Hadoop DP Notes: What is Difference between Secondary namenode, Checkpoint namenode & backupnod Secondary Namenode, a poorly named component of hadoop.

What is Difference between Secondary namenode, Checkpoint namenode & backupnod Secondary Namenode, a poorly named component of hadoop.

inode

Files and directories are represented on the NameNode by inodes. Inodes record attributes like permissions, modification and access times, namespace and disk space quotas

NameNode

The NameNode stores the metadata of the HDFS. The state of HDFS is stored in a file called `fsimage` and is the base of the metadata. During the runtime modifications are just written to a log file called `edits`. On the next start-up of the NameNode the state is read from `fsimage`, the changes from `edits` are applied to that and the new state is written back to `fsimage`. After this `edits` is cleared and contains is now ready for new log entries.

Secondary Namenode
Secondary namenode is solution for this issue. This is another machine having connectivity with namenode. It periodically copies FSImage and Editlog from name node and merged FSImage with log file. Moved back to updated FSImage file to Namenode. Secondary Namenode is not supposed to provide High Availability Namenode.
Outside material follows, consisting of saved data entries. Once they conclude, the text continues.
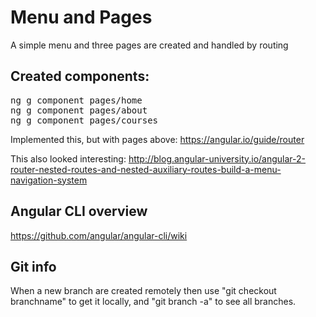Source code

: 
# Menu and Pages

A simple menu and three pages are created and handled by routing

## Created components:

<pre>
ng g component pages/home
ng g component pages/about
ng g component pages/courses
</pre>

Implemented this, but with pages above:
https://angular.io/guide/router

This also looked interesting:
http://blog.angular-university.io/angular-2-router-nested-routes-and-nested-auxiliary-routes-build-a-menu-navigation-system

## Angular CLI overview
https://github.com/angular/angular-cli/wiki

## Git info

When a new branch are created remotely then use "git checkout branchname" to get it locally, and "git branch -a" to see all branches.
Highlevel task performed by secondry namenode is

1. Received edit logs from the namenode and merged to fsimage

2. Copies back updated FSImage to namenode

3. Updated FSImage will reduce the startup time

Secondary Namenode whole purpose is to have a checkpoint in HDFS.

Backup Node

The Backup Node in hadoop is an extended checkpoint node that performs checkpointing and also support online streaming of file system edits.
The advantage over the checkpoint node is that the namespace presents in it’s main memory is always in sync with primary name node FS since it maintain an In memory up to date

Checkpoint Node
In Checkpoint Node checkpoints are created on their local FS by downloading FSImages and EditLogs files from active primary Namenode and merge these two files and new image is saved in their Local FS.
So checkpoint creation in backup node will always be faster than checkpointnode.